The following information must be included:
- The active ingredient and strength of active ingredient per unit – “strength” means the strength of the active ingredient per dose;
- The source of the active ingredient;
- The National Drug Code (NDC) number of the source drug or bulk active ingredient, if available – this must be submitted in the standard format of 10 numerical digits;
- The dosage form and route of administration;
- The package description of the smallest saleable package for distribution;
- The number of individual units produced (based on the smallest individual saleable packages); and
- The NDC number of the final product, if assigned.
When to Report
Reports must be filed upon initial registration and twice a year (June and December).

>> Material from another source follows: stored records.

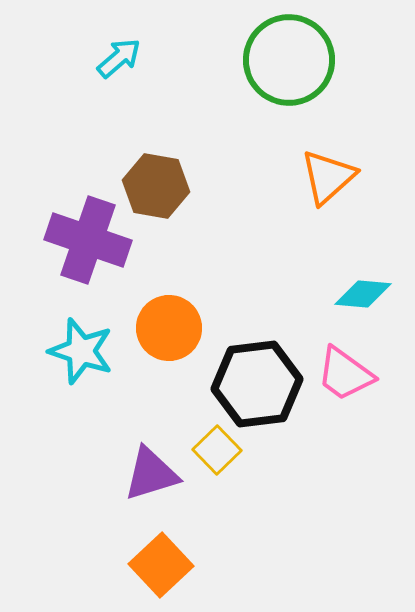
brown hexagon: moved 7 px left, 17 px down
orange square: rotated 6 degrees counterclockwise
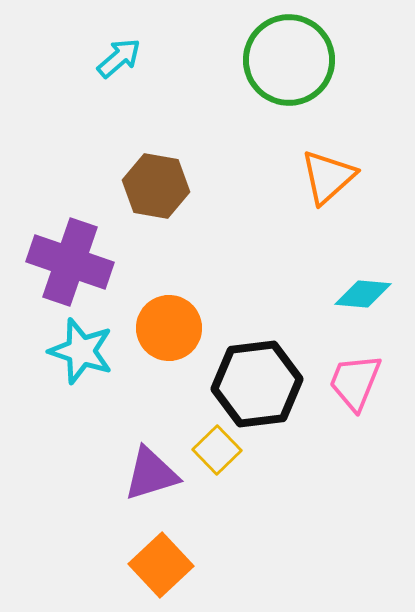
purple cross: moved 18 px left, 22 px down
pink trapezoid: moved 10 px right, 8 px down; rotated 76 degrees clockwise
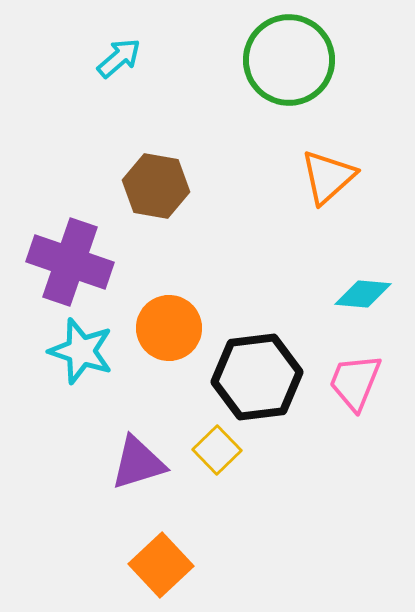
black hexagon: moved 7 px up
purple triangle: moved 13 px left, 11 px up
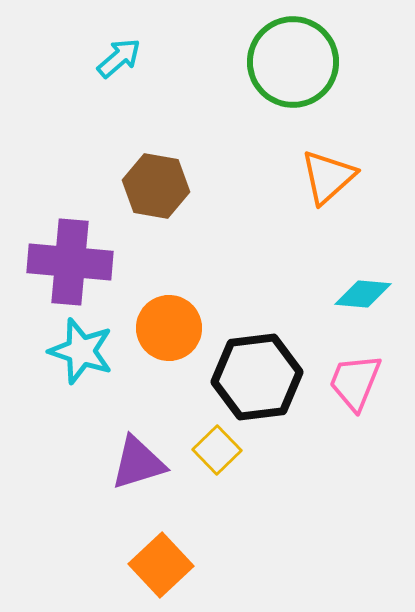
green circle: moved 4 px right, 2 px down
purple cross: rotated 14 degrees counterclockwise
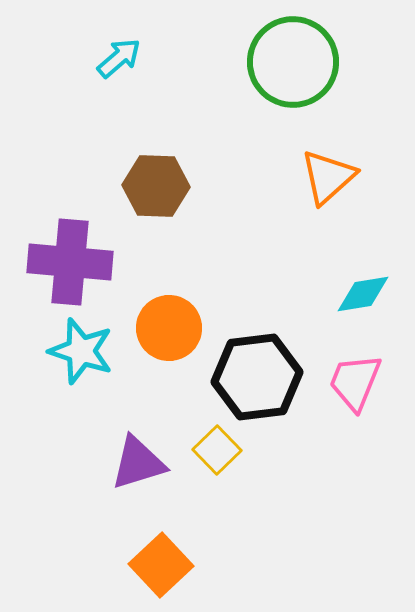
brown hexagon: rotated 8 degrees counterclockwise
cyan diamond: rotated 14 degrees counterclockwise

The initial report must list products compounded in the previous six months, not including the month of registration. June reporting must include products compounded from December 1 through May 31. December reporting must include products compounded from June 1 through November 30.
How to Report
Product reporting must be submitted using the FDA electronic reporting system, and information must be submitted in the structured product labeling (SPL) format unless FDA has granted a waiver. Outsourcing Facilities must use the Human Compounded Drug Label document type when making electronic submissions. More information about electronic submissions is available at the FDA website.
Confidentiality of Reporting Information
Outsourcing Facility registration information is publically available; however, specific product reporting may be exempt from inspection “unless the Secretary finds that such an exemption would be inconsistent with the protection of the public health.” This guidance clarifies that FDA does not intend to exempt some of the product reporting from inspection – including the name of the Outsourcing Facility, the address of the Outsourcing Facility, the name of the active ingredient, the strength of the active ingredient per unit, the dosage form, the package description, and the NDC of the final product (if assigned) – because it would be inconsistent with the protection of the public health. FDA states that:
[t]his information is generally required on product labels or publicly available, but publication of this information will facilitate product recalls when they are necessary, and assist the public in finding outsourcing facilities that have compounded certain drug products, particularly drugs in shortage. FDA intends to publish this information on our Web site. FDA does not intend to publish information about a drug submitted in a product report if an outsourcing facility notes in the report that it has not distributed the drug and has not advised any person of its intent or ability to compound the drug.